Could you restate word for word only the lines below from the one holding "pdp6 pdp6(.clk(1'b0), .reset(reset));" to the one holding "buf (d7, d2);", inclusive, and leave out the pictures?
********
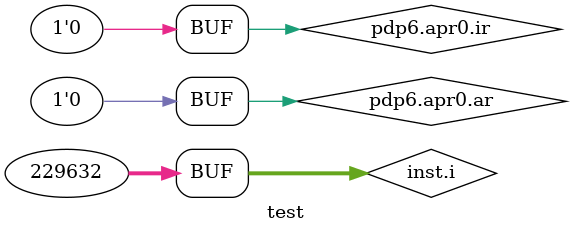
<source format=v>
`timescale 1ns/1ns

module test;
	reg reset;

	pdp6 pdp6(.clk(1'b0), .reset(reset));

	initial begin
		$dumpfile("inst.vcd");
		$dumpvars();
//		$monitor("ir=%o ir_uuo_a=%b ir_fpch=%b ir_2xx=%b ir_accp_V_memac=%b ir_boole=%b ir_hwt=%b ir_acbm=%b ir_iot_a=%b", pdp6.apr0.ir, pdp6.apr0.ir_uuo_a, pdp6.apr0.ir_fpch, pdp6.apr0.ir_2xx, pdp6.apr0.ir_accp_OR_memac, pdp6.apr0.ir_boole, pdp6.apr0.ir_hwt, pdp6.apr0.ir_acbm, pdp6.apr0.ir_iot_a);
//		$monitor("ir_%o ir_130=%o ir_131=%b ir_fsc=%b ir_cao=%b ir_ldci=%b ir_ldc=%b ir_dpci=%b ir_dpc=%b", pdp6.apr0.ir_130, pdp6.apr0.ir, pdp6.apr0.ir_131, pdp6.apr0.ir_fsc, pdp6.apr0.ir_cao, pdp6.apr0.ir_ldci, pdp6.apr0.ir_ldc, pdp6.apr0.ir_dpci, pdp6.apr0.ir_dpc);
	end

	initial begin: inst
		integer i;
		pdp6.apr0.ar = 0;
		pdp6.apr0.ir = 0;
		for(i = 0; i < 'o700; i = i + 1)
			#10 pdp6.apr0.ir[0:8] = i;
		for(i = 'o700000; i <= 'o700340; i = i + 'o000040)
			#10 pdp6.apr0.ir = i;
		#10;
	end
endmodule

</source>
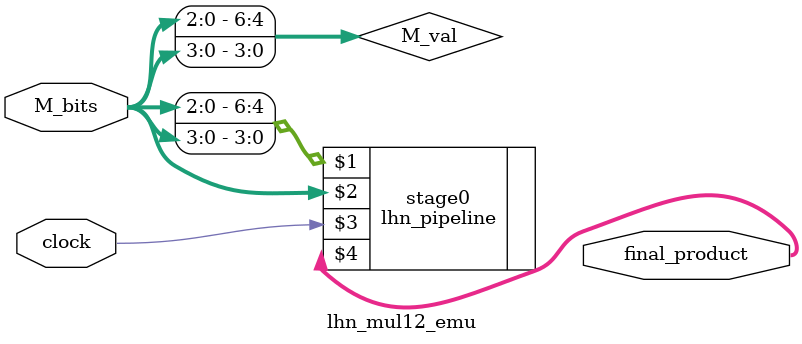
<source format=v>
module lhn_mul12_emu (M_bits, clock, final_product);

	input [3:0] M_bits; //multiplicand
	input clock;
	//input start;
	output [10:0] final_product;
	//output finish;
	wire [6:0] M_val;
	
	assign M_val = {M_bits[2:0],M_bits};
	lhn_pipeline stage0 (M_val,M_bits, clock, final_product);

endmodule 
</source>
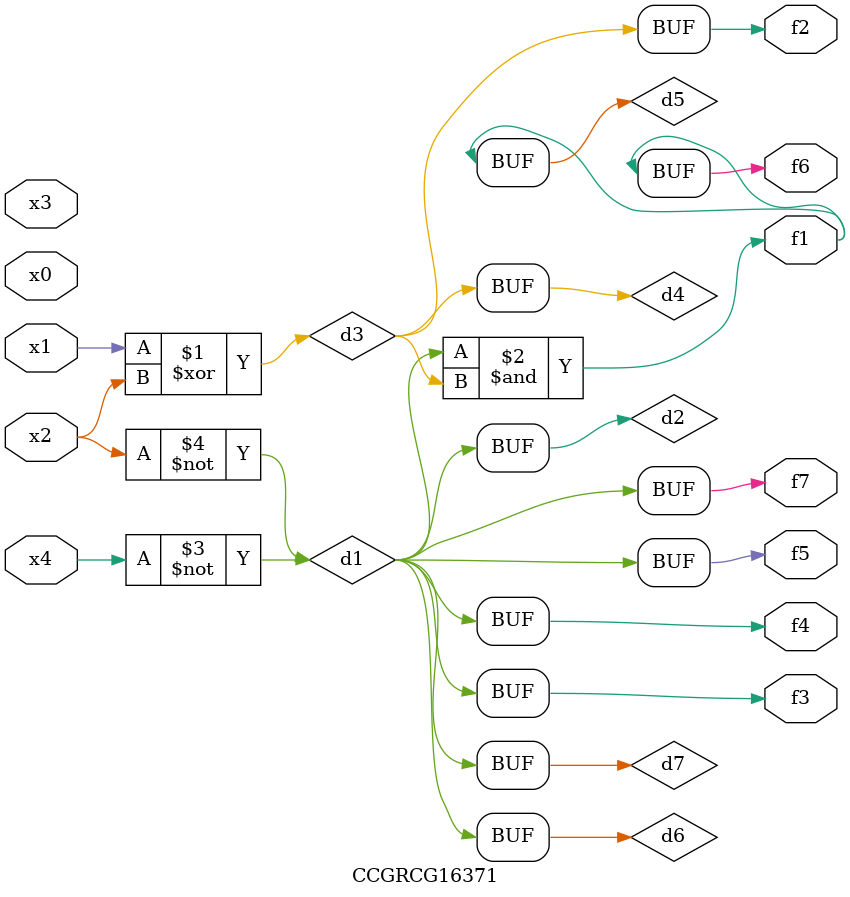
<source format=v>
module CCGRCG16371(
	input x0, x1, x2, x3, x4,
	output f1, f2, f3, f4, f5, f6, f7
);

	wire d1, d2, d3, d4, d5, d6, d7;

	not (d1, x4);
	not (d2, x2);
	xor (d3, x1, x2);
	buf (d4, d3);
	and (d5, d1, d3);
	buf (d6, d1, d2);
	buf (d7, d2);
	assign f1 = d5;
	assign f2 = d4;
	assign f3 = d7;
	assign f4 = d7;
	assign f5 = d7;
	assign f6 = d5;
	assign f7 = d7;
endmodule

</source>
********
- _Response to the task_
	pdp6 pdp6(.clk(1'b0), .reset(reset));

	initial begin
		$dumpfile("inst.vcd");
		$dumpvars();
//		$monitor("ir=%o ir_uuo_a=%b ir_fpch=%b ir_2xx=%b ir_accp_V_memac=%b ir_boole=%b ir_hwt=%b ir_acbm=%b ir_iot_a=%b", pdp6.apr0.ir, pdp6.apr0.ir_uuo_a, pdp6.apr0.ir_fpch, pdp6.apr0.ir_2xx, pdp6.apr0.ir_accp_OR_memac, pdp6.apr0.ir_boole, pdp6.apr0.ir_hwt, pdp6.apr0.ir_acbm, pdp6.apr0.ir_iot_a);
//		$monitor("ir_%o ir_130=%o ir_131=%b ir_fsc=%b ir_cao=%b ir_ldci=%b ir_ldc=%b ir_dpci=%b ir_dpc=%b", pdp6.apr0.ir_130, pdp6.apr0.ir, pdp6.apr0.ir_131, pdp6.apr0.ir_fsc, pdp6.apr0.ir_cao, pdp6.apr0.ir_ldci, pdp6.apr0.ir_ldc, pdp6.apr0.ir_dpci, pdp6.apr0.ir_dpc);
	end

	initial begin: inst
		integer i;
		pdp6.apr0.ar = 0;
		pdp6.apr0.ir = 0;
		for(i = 0; i < 'o700; i = i + 1)
			#10 pdp6.apr0.ir[0:8] = i;
		for(i = 'o700000; i <= 'o700340; i = i + 'o000040)
			#10 pdp6.apr0.ir = i;
		#10;
	end
endmodule

</source>
<source format=v>
module lhn_mul12_emu (M_bits, clock, final_product);

	input [3:0] M_bits; //multiplicand
	input clock;
	//input start;
	output [10:0] final_product;
	//output finish;
	wire [6:0] M_val;
	
	assign M_val = {M_bits[2:0],M_bits};
	lhn_pipeline stage0 (M_val,M_bits, clock, final_product);

endmodule 
</source>
<source format=v>
module CCGRCG16371(
	input x0, x1, x2, x3, x4,
	output f1, f2, f3, f4, f5, f6, f7
);

	wire d1, d2, d3, d4, d5, d6, d7;

	not (d1, x4);
	not (d2, x2);
	xor (d3, x1, x2);
	buf (d4, d3);
	and (d5, d1, d3);
	buf (d6, d1, d2);
	buf (d7, d2);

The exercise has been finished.